Jon just called me from a bar in New Orleans – flaming drunk – to verify I won’t starve the cats and to remember to keep the blog updated while he and Paul are out of town.
What a wonderful opportunity to launch my new column, Muse-Sick which will highlight my favorite songs in no particular order. [readers vote: is this a lame title? If so, you better come up with a cooler suggestion that I can steal]
The first song I’d like to acknowledge is “Kiss” by Scout Niblett. The heartfelt tune appears off of 2007’s This Fool Can Die Now and features guest vocal talent Bonnie “Prince” Billy.
LISTEN/WATCH SCOUT STUFF BREAD UNDERNEATH HER TOP LIP:
I have to admit, the first time I heard this song I wasn’t very impressed. I thought Mr. “Prince” was stealing Niblett’s thunder by singing half of the song. The somber guitar notation mimicked R.E.M’s “Everybody Hurts” meanwhile I was amused by Niblett’s crazy high pitched vocal range. It sort of made me think of the time I went on an elementary school field trip to the symphony and would awkwardly hold back socially inappropriate laughter while the high pitched instruments (think piccalo) had their solo. In Niblett’s case, I think I was jaded because this ballad was different from her sparse and heavy hitting previous album Kidnapped By Neptune which I had fallen in love with years ago. Upon my initial listen, I accused this song of over extending into the indie-pop realm, a dimension that had the capacity to suck the soul from the most primitive of artists (think The Greatest/Jukebox era Cat Power).

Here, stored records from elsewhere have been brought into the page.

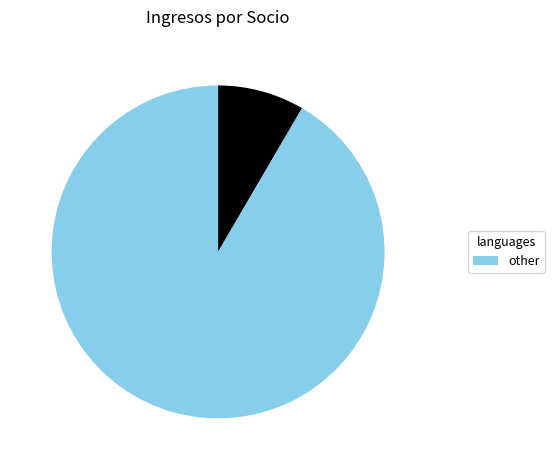

Does any single category account for the majority?

Yes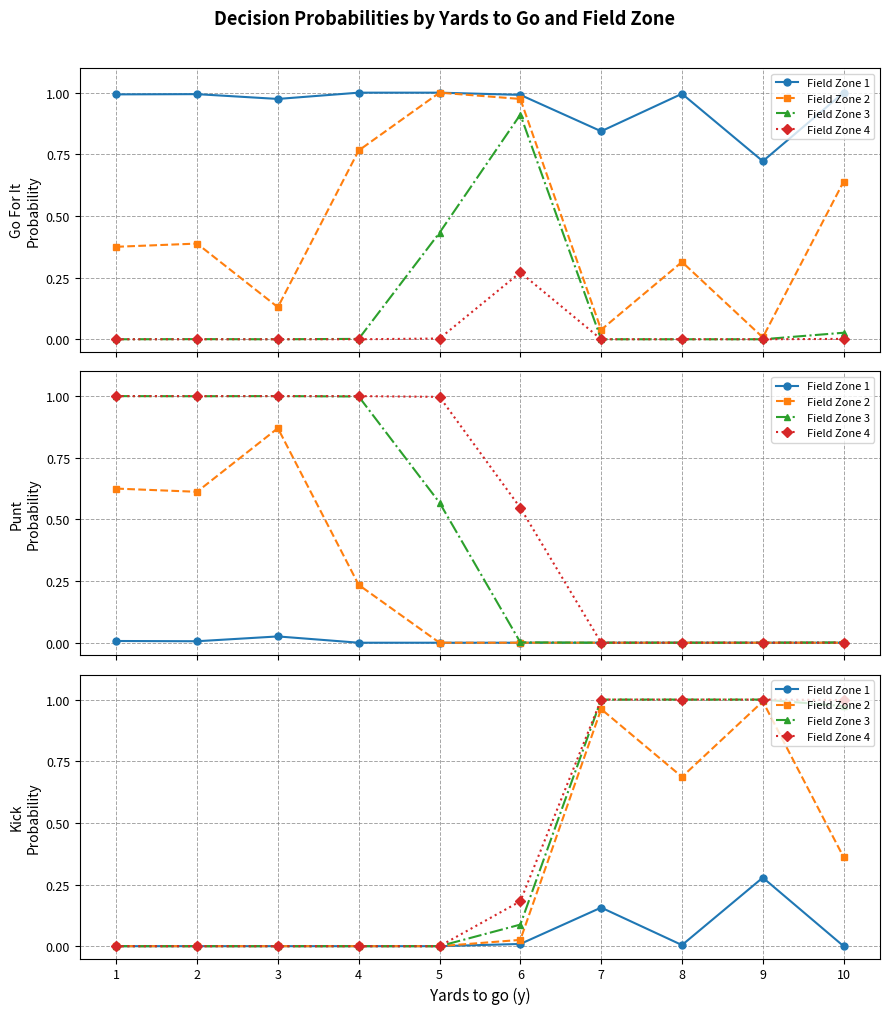

True or false: Field Zone 1 has more than 0 points higher than both neighbors.

True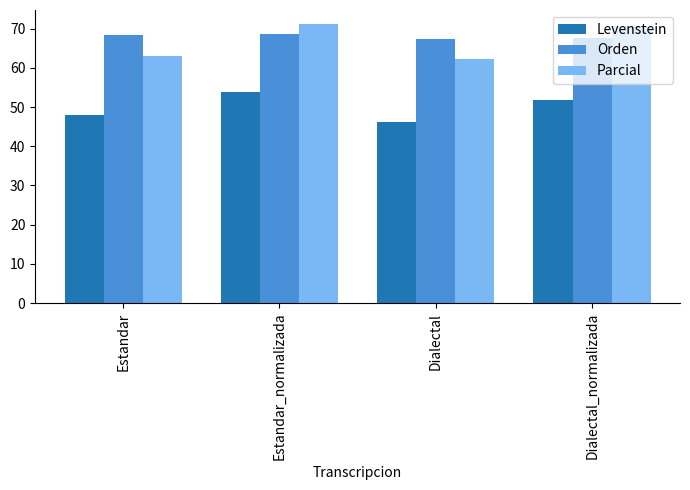

Where does the Levenstein series first go above 51?

Estandar_normalizada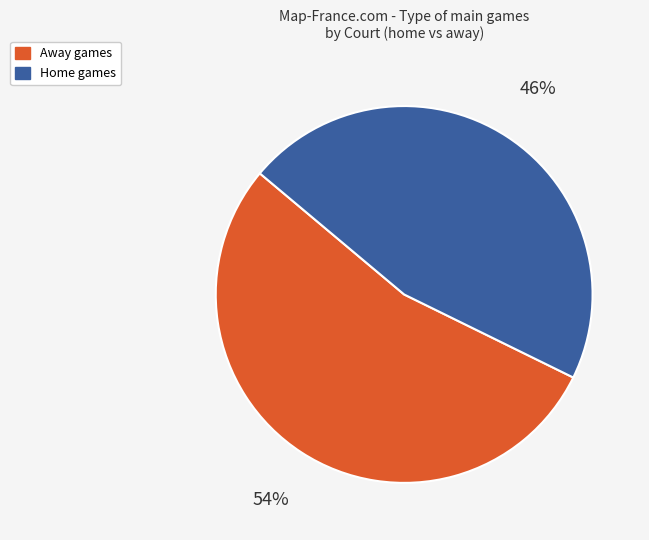

To the nearest percent, what is the average slice percentage?

50%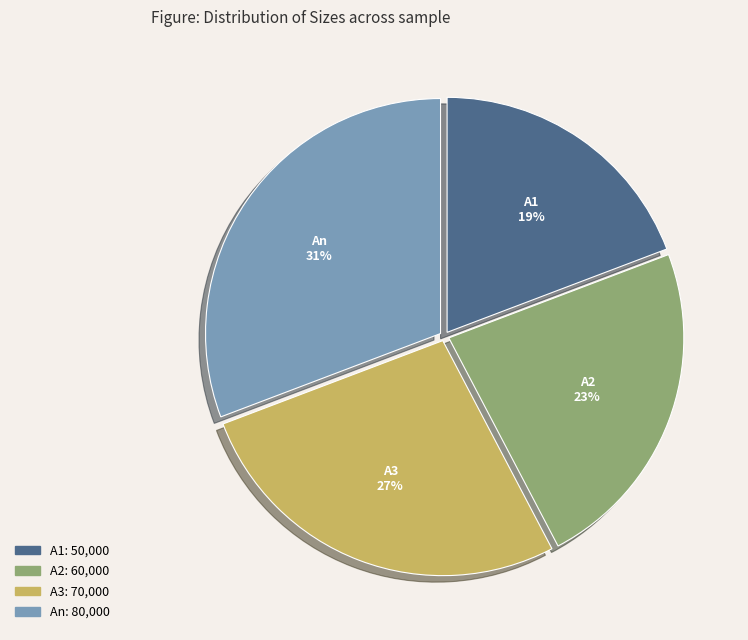

To the nearest percent, what percentage of the pie is An?

31%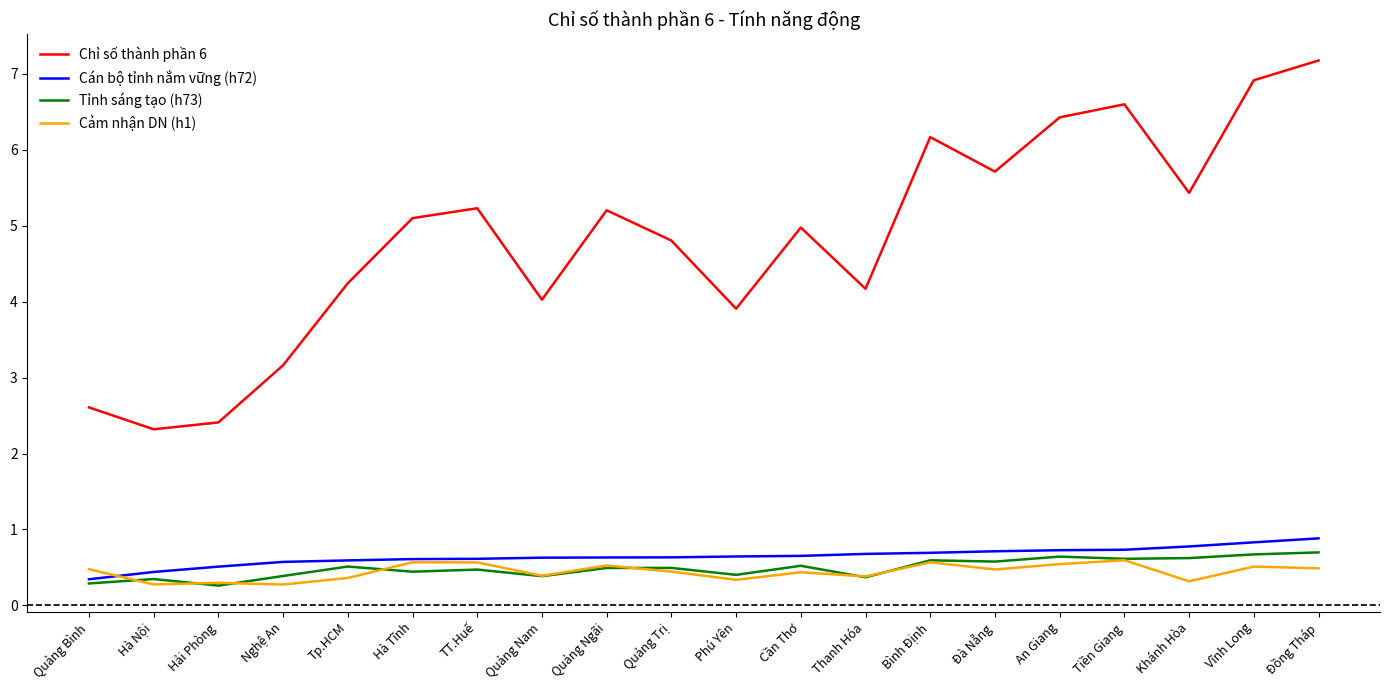

Which category has the lowest value in the Cán bộ tỉnh nắm vững (h72) series?

Quảng Bình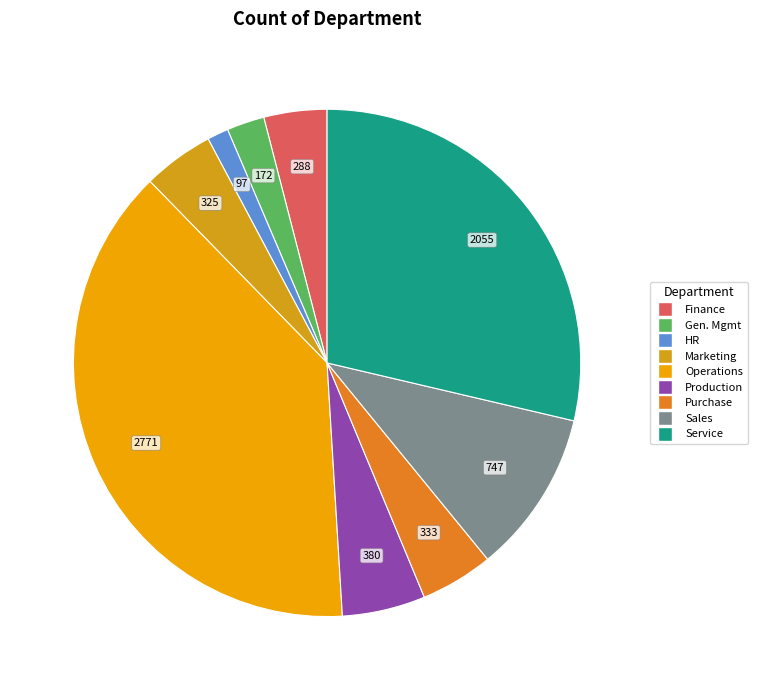

Rank the categories by value from lowest to highest.

Human Resource Department, General Management, Finance Department, Marketing Department, Purchase Department, Production Department, Sales Department, Service Department, Operations Department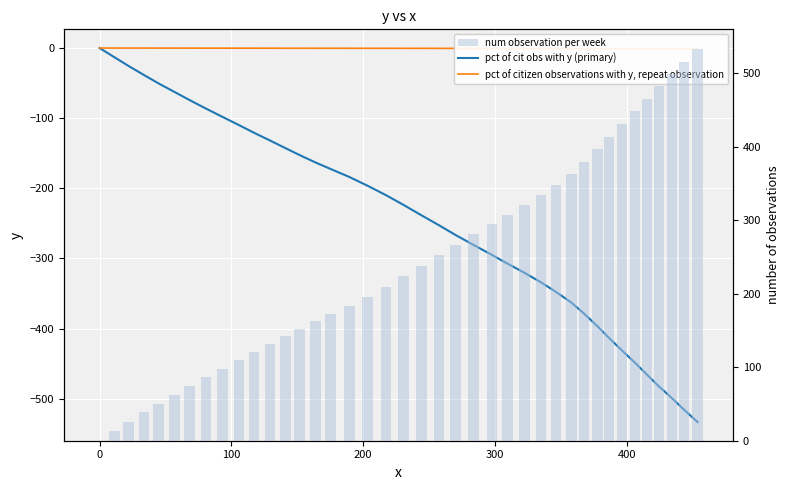

At how many categories does at least one series exceed -405?

40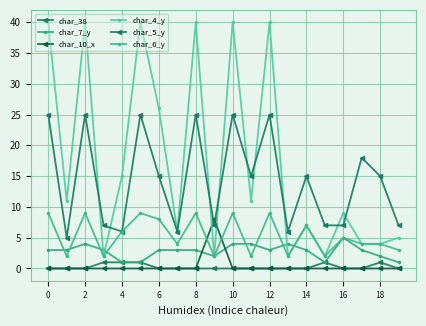

What is the sum of all char_10_x values?

8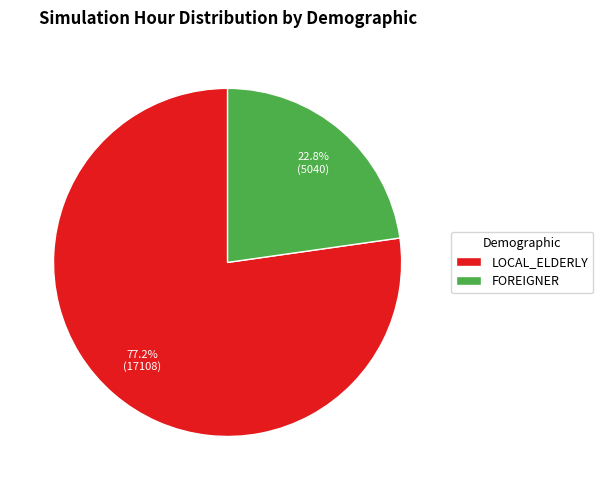

Is there a majority slice in this chart?

Yes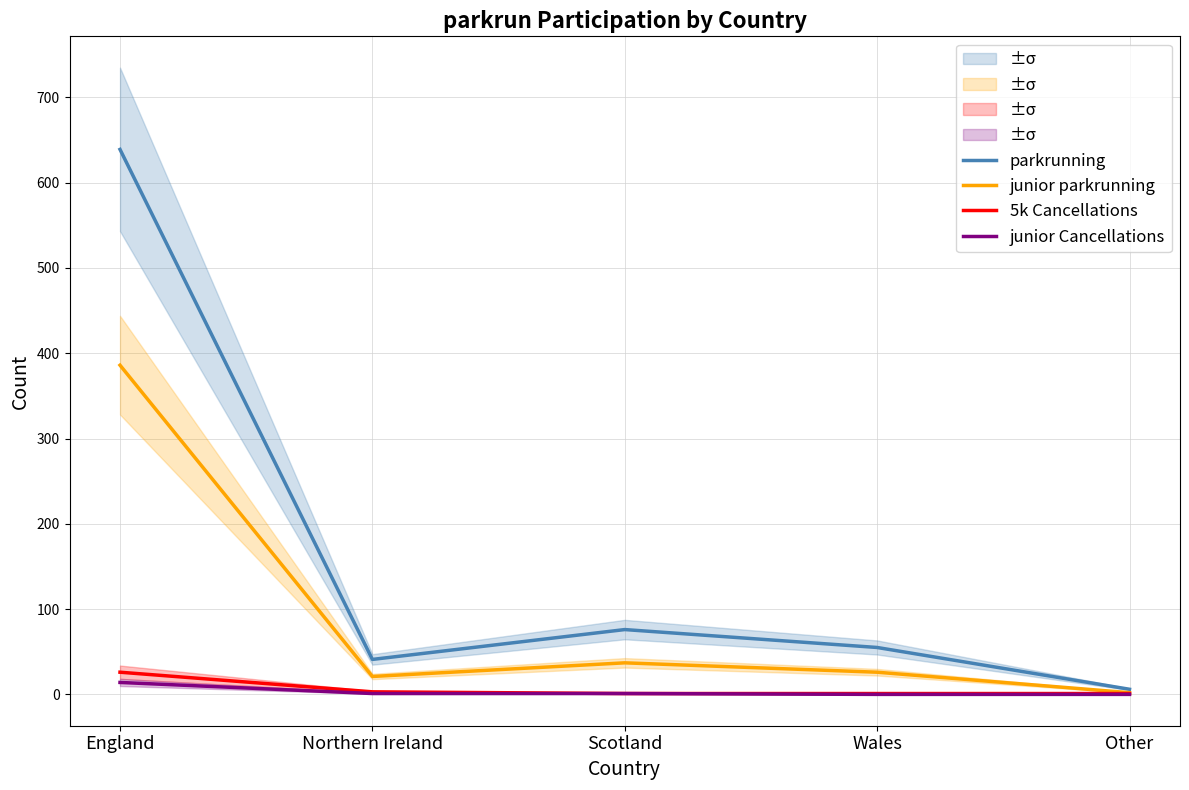

How many lines are shown in the chart?

4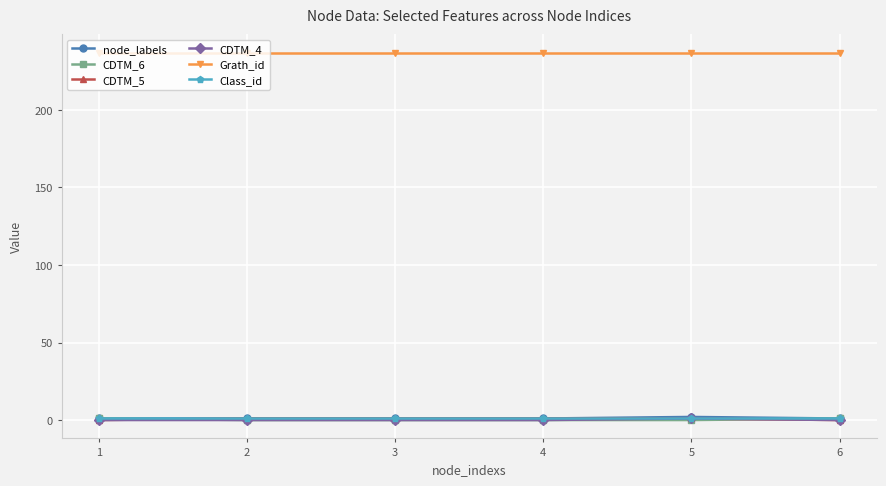

True or false: CDTM_5 has a value of 0 at 6.

True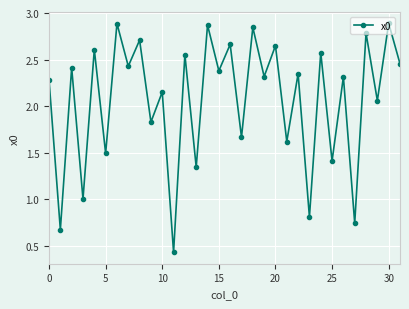

True or false: there are more than 2 points higher than both neighbors.

True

However, after going to see Niblett perform last spring my perspective changed after watching her sing “Kiss” solo. Stripped down from it’s flailing vocal harmonies and string orchestration the song was quite effective as Niblett squints her eyes, grits her teeth and begs you not to break her dreams. After hearing a barren rendition of the song I decided to revisit the decadent version found on This Fool Can Die Now. I decided I was the fool for writing it off without really listening to it. In fact, Niblett and Mr. “Prince” conduct wavering vocal harmonies brought reverent mist to my eyes as the song hit between 3:30-3:40 as I drive home alone in the rain hoping my own dreams wouldn’t be broken.